There’s currently a 16-day strike in progress that started on 19th July and is due to finish on 1st August 2017.  But if that wasn’t bad enough for the airline, a further strike has been called – starting on 2nd August and lasting for two weeks. Speaking on behalf of the union, Oliver Richardson commented: “It’s high time British Airways stopped spending millions defending low pay and its bullying approach by negotiating a settlement to this long running dispute.”

Speaking about the way BA had handled the latest industrial action, Richardson continued: “Attempts by British Airways to bribe cabin crew into not striking with a £250 bung represent a crude attempt to sow division and will ultimately fail.  Such actions by British Airways will only serve to deepen the resolve of our members and the support they are receiving from the public and politicians.”
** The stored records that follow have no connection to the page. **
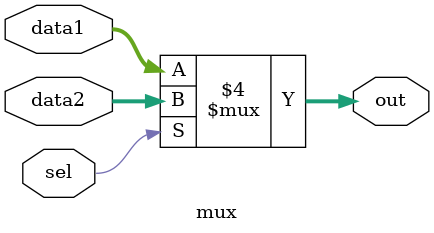
<source format=v>
module mux(
	input [31:0] data1,
	input [31:0] data2,
	input sel,
	output [31:0] out
	);

	always @(data1, data2, sel) begin
		if(sel == 0) 
			out = data1;
		else
			out = data2;
	end
	
endmodule
</source>
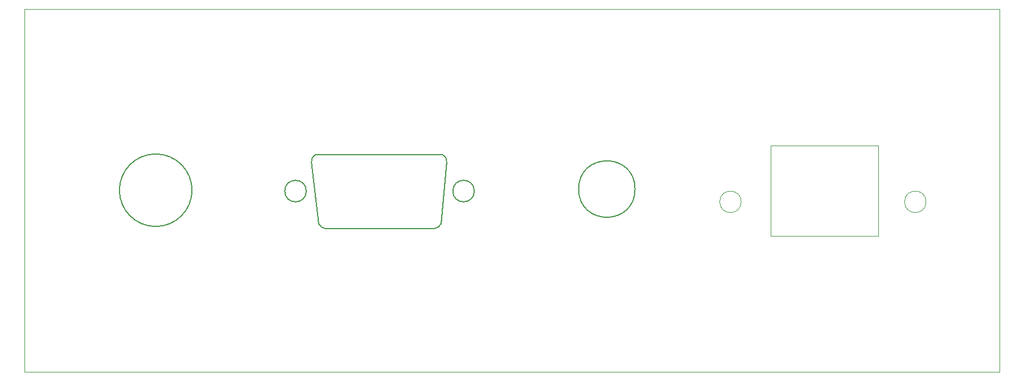
<source format=gbr>
%TF.GenerationSoftware,KiCad,Pcbnew,8.0.1*%
%TF.CreationDate,2025-08-11T12:06:48+02:00*%
%TF.ProjectId,SVX_Node_Case_back,5356585f-4e6f-4646-955f-436173655f62,rev?*%
%TF.SameCoordinates,Original*%
%TF.FileFunction,Profile,NP*%
%FSLAX46Y46*%
G04 Gerber Fmt 4.6, Leading zero omitted, Abs format (unit mm)*
G04 Created by KiCad (PCBNEW 8.0.1) date 2025-08-11 12:06:48*
%MOMM*%
%LPD*%
G01*
G04 APERTURE LIST*
%TA.AperFunction,Profile*%
%ADD10C,0.200000*%
%TD*%
%TA.AperFunction,Profile*%
%ADD11C,0.050000*%
%TD*%
G04 APERTURE END LIST*
D10*
X105410000Y-96970000D02*
G75*
G02*
X94610000Y-96970000I-5400000J0D01*
G01*
X94610000Y-96970000D02*
G75*
G02*
X105410000Y-96970000I5400000J0D01*
G01*
X142439741Y-101966814D02*
G75*
G02*
X141299999Y-102700021I-1099841J457214D01*
G01*
D11*
X191500000Y-90300000D02*
X207500000Y-90300000D01*
X207500000Y-103800000D01*
X191500000Y-103800000D01*
X191500000Y-90300000D01*
D10*
X123193339Y-92702638D02*
G75*
G02*
X123760609Y-91697018I909361J149838D01*
G01*
X171310000Y-96800000D02*
G75*
G02*
X162910000Y-96800000I-4200000J0D01*
G01*
X162910000Y-96800000D02*
G75*
G02*
X171310000Y-96800000I4200000J0D01*
G01*
X125300000Y-102699999D02*
X141300000Y-102700000D01*
X142439742Y-101966814D02*
X143280000Y-92710000D01*
X147400000Y-97100000D02*
G75*
G02*
X144200000Y-97100000I-1600000J0D01*
G01*
X144200000Y-97100000D02*
G75*
G02*
X147400000Y-97100000I1600000J0D01*
G01*
X123760614Y-91697031D02*
X142706733Y-91700000D01*
X122400000Y-97100000D02*
G75*
G02*
X119200000Y-97100000I-1600000J0D01*
G01*
X119200000Y-97100000D02*
G75*
G02*
X122400000Y-97100000I1600000J0D01*
G01*
X125300000Y-102699998D02*
G75*
G02*
X124273804Y-101967453I75200J1190398D01*
G01*
X142710000Y-91700000D02*
G75*
G02*
X143277286Y-92705609I-342100J-855800D01*
G01*
X124273766Y-101967469D02*
X123193338Y-92702638D01*
D11*
X187100000Y-98700000D02*
G75*
G02*
X183900000Y-98700000I-1600000J0D01*
G01*
X183900000Y-98700000D02*
G75*
G02*
X187100000Y-98700000I1600000J0D01*
G01*
X214600000Y-98700000D02*
G75*
G02*
X211400000Y-98700000I-1600000J0D01*
G01*
X211400000Y-98700000D02*
G75*
G02*
X214600000Y-98700000I1600000J0D01*
G01*
X80500000Y-70000000D02*
X225500000Y-70000000D01*
X225500000Y-124000000D01*
X80500000Y-124000000D01*
X80500000Y-70000000D01*
M02*

</source>
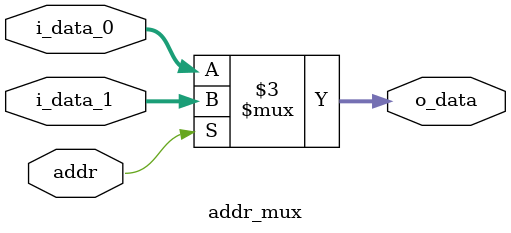
<source format=v>
`timescale 1ns/1ps

`define WIDTH 5


module addr_mux(addr, i_data_0, i_data_1, o_data);


input addr;
input [`WIDTH-1:0] i_data_0, i_data_1;

output reg [`WIDTH-1:0] o_data;

always @* begin
	if(addr) o_data = i_data_1;
	else o_data = i_data_0;
end
endmodule
</source>
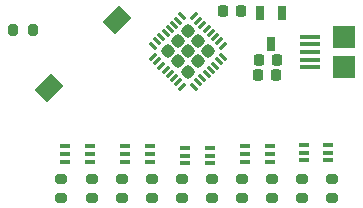
<source format=gbr>
%TF.GenerationSoftware,KiCad,Pcbnew,9.0.3*%
%TF.CreationDate,2025-08-22T13:27:39-06:00*%
%TF.ProjectId,SWAG_BAR_LED_ARM,53574147-5f42-4415-925f-4c45445f4152,rev?*%
%TF.SameCoordinates,Original*%
%TF.FileFunction,Paste,Top*%
%TF.FilePolarity,Positive*%
%FSLAX46Y46*%
G04 Gerber Fmt 4.6, Leading zero omitted, Abs format (unit mm)*
G04 Created by KiCad (PCBNEW 9.0.3) date 2025-08-22 13:27:39*
%MOMM*%
%LPD*%
G01*
G04 APERTURE LIST*
G04 Aperture macros list*
%AMRoundRect*
0 Rectangle with rounded corners*
0 $1 Rounding radius*
0 $2 $3 $4 $5 $6 $7 $8 $9 X,Y pos of 4 corners*
0 Add a 4 corners polygon primitive as box body*
4,1,4,$2,$3,$4,$5,$6,$7,$8,$9,$2,$3,0*
0 Add four circle primitives for the rounded corners*
1,1,$1+$1,$2,$3*
1,1,$1+$1,$4,$5*
1,1,$1+$1,$6,$7*
1,1,$1+$1,$8,$9*
0 Add four rect primitives between the rounded corners*
20,1,$1+$1,$2,$3,$4,$5,0*
20,1,$1+$1,$4,$5,$6,$7,0*
20,1,$1+$1,$6,$7,$8,$9,0*
20,1,$1+$1,$8,$9,$2,$3,0*%
%AMRotRect*
0 Rectangle, with rotation*
0 The origin of the aperture is its center*
0 $1 length*
0 $2 width*
0 $3 Rotation angle, in degrees counterclockwise*
0 Add horizontal line*
21,1,$1,$2,0,0,$3*%
G04 Aperture macros list end*
%ADD10RoundRect,0.225000X-0.225000X-0.250000X0.225000X-0.250000X0.225000X0.250000X-0.225000X0.250000X0*%
%ADD11RoundRect,0.200000X0.200000X0.275000X-0.200000X0.275000X-0.200000X-0.275000X0.200000X-0.275000X0*%
%ADD12R,1.750000X0.450000*%
%ADD13R,1.900000X1.900000*%
%ADD14R,0.838200X0.355600*%
%ADD15RoundRect,0.200000X0.275000X-0.200000X0.275000X0.200000X-0.275000X0.200000X-0.275000X-0.200000X0*%
%ADD16RoundRect,0.242500X-0.342947X0.000000X0.000000X-0.342947X0.342947X0.000000X0.000000X0.342947X0*%
%ADD17RoundRect,0.062500X-0.282843X0.194454X0.194454X-0.282843X0.282843X-0.194454X-0.194454X0.282843X0*%
%ADD18RoundRect,0.062500X-0.282843X-0.194454X-0.194454X-0.282843X0.282843X0.194454X0.194454X0.282843X0*%
%ADD19RotRect,2.006600X1.498600X225.000000*%
%ADD20R,0.650000X1.220000*%
G04 APERTURE END LIST*
D10*
%TO.C,C1*%
X98806000Y-94386400D03*
X100356000Y-94386400D03*
%TD*%
D11*
%TO.C,R12*%
X79666600Y-91846400D03*
X78016600Y-91846400D03*
%TD*%
D12*
%TO.C,J3*%
X103129000Y-95026000D03*
X103129000Y-94376000D03*
X103129000Y-93726000D03*
X103129000Y-93076000D03*
X103129000Y-92426000D03*
D13*
X105979000Y-95026000D03*
X105979000Y-92426000D03*
%TD*%
D14*
%TO.C,U9*%
X84480400Y-103011999D03*
X84480400Y-102362000D03*
X84480400Y-101712001D03*
X82397600Y-101712001D03*
X82397600Y-102362000D03*
X82397600Y-103011999D03*
%TD*%
%TO.C,U4*%
X99720400Y-103011999D03*
X99720400Y-102362000D03*
X99720400Y-101712001D03*
X97637600Y-101712001D03*
X97637600Y-102362000D03*
X97637600Y-103011999D03*
%TD*%
D15*
%TO.C,R2*%
X89789000Y-106108000D03*
X89789000Y-104458000D03*
%TD*%
D10*
%TO.C,C3*%
X95745000Y-90220800D03*
X97295000Y-90220800D03*
%TD*%
D15*
%TO.C,R7*%
X82042000Y-106108000D03*
X82042000Y-104458000D03*
%TD*%
%TO.C,R10*%
X102489000Y-106108000D03*
X102489000Y-104458000D03*
%TD*%
D16*
%TO.C,U5*%
X92811600Y-91978144D03*
X91963072Y-92826672D03*
X91114544Y-93675200D03*
X93660128Y-92826672D03*
X92811600Y-93675200D03*
X91963072Y-94523728D03*
X94508656Y-93675200D03*
X93660128Y-94523728D03*
X92811600Y-95372256D03*
D17*
X92316625Y-90705352D03*
X91963072Y-91058905D03*
X91609518Y-91412458D03*
X91255965Y-91766012D03*
X90902412Y-92119565D03*
X90548858Y-92473118D03*
X90195305Y-92826672D03*
X89841752Y-93180225D03*
D18*
X89841752Y-94170175D03*
X90195305Y-94523728D03*
X90548858Y-94877282D03*
X90902412Y-95230835D03*
X91255965Y-95584388D03*
X91609518Y-95937942D03*
X91963072Y-96291495D03*
X92316625Y-96645048D03*
D17*
X93306575Y-96645048D03*
X93660128Y-96291495D03*
X94013682Y-95937942D03*
X94367235Y-95584388D03*
X94720788Y-95230835D03*
X95074342Y-94877282D03*
X95427895Y-94523728D03*
X95781448Y-94170175D03*
D18*
X95781448Y-93180225D03*
X95427895Y-92826672D03*
X95074342Y-92473118D03*
X94720788Y-92119565D03*
X94367235Y-91766012D03*
X94013682Y-91412458D03*
X93660128Y-91058905D03*
X93306575Y-90705352D03*
%TD*%
D15*
%TO.C,R8*%
X97409000Y-106108000D03*
X97409000Y-104458000D03*
%TD*%
%TO.C,R4*%
X92329000Y-106108000D03*
X92329000Y-104458000D03*
%TD*%
%TO.C,R11*%
X84709000Y-106108000D03*
X84709000Y-104458000D03*
%TD*%
%TO.C,R9*%
X105029000Y-106108000D03*
X105029000Y-104458000D03*
%TD*%
D19*
%TO.C,SW1*%
X86820737Y-90979263D03*
X81022463Y-96777537D03*
%TD*%
D14*
%TO.C,U2*%
X104673400Y-102884999D03*
X104673400Y-102235000D03*
X104673400Y-101585001D03*
X102590600Y-101585001D03*
X102590600Y-102235000D03*
X102590600Y-102884999D03*
%TD*%
%TO.C,U10*%
X89560400Y-103011999D03*
X89560400Y-102362000D03*
X89560400Y-101712001D03*
X87477600Y-101712001D03*
X87477600Y-102362000D03*
X87477600Y-103011999D03*
%TD*%
D10*
%TO.C,C2*%
X98742200Y-95656400D03*
X100292200Y-95656400D03*
%TD*%
D15*
%TO.C,R5*%
X94869000Y-106108000D03*
X94869000Y-104458000D03*
%TD*%
%TO.C,R6*%
X87249000Y-106108000D03*
X87249000Y-104458000D03*
%TD*%
D20*
%TO.C,U1*%
X100772000Y-90384000D03*
X98872000Y-90384000D03*
X99822000Y-93004000D03*
%TD*%
D15*
%TO.C,R3*%
X99949000Y-106108000D03*
X99949000Y-104458000D03*
%TD*%
D14*
%TO.C,U8*%
X94640400Y-103138999D03*
X94640400Y-102489000D03*
X94640400Y-101839001D03*
X92557600Y-101839001D03*
X92557600Y-102489000D03*
X92557600Y-103138999D03*
%TD*%
M02*

</source>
So far the actual disruption to passengers has been minimal with BA using a number of Qatar Airways aircraft on wet lease and combining flights where possible.  But it’s no doubt been costing the airline a significant amount of money.  The airline has also been forced to roster working staff up to their legal flying hours – clearly, a situation that isn’t sustainable.

We thought British Airways was in this for the long haul but it looks like the pressure has now got too much.  Karen Slinger has sent an email to her staff saying that normal staff privileges will be returned on 1st August – Just before the next strike is due to begin.  She has urged the union to put the offer before their members in an attempt to resolve the dispute.

“We know the staff travel ban for crew who have been on strike has become the biggest obstacle to a deal,” wrote Slinger.  Staff travel privileges will only be returned if the strikes come to an end.  She continued: “This is a significant change in our position.  We have made it for the sake of Mixed Fleet colleagues as a whole and because of our desire to draw a line under this period.”

Whether this will be enough remains to be seen.  Allegedly, the Unite union has become aware of cabin crew at rival airline, Virgin Atlantic, receiving a higher pay offer than that offered by British Airways.  Whether staff decide to take harder line in an attempt to extract a better pay offer from BA remains to be seen.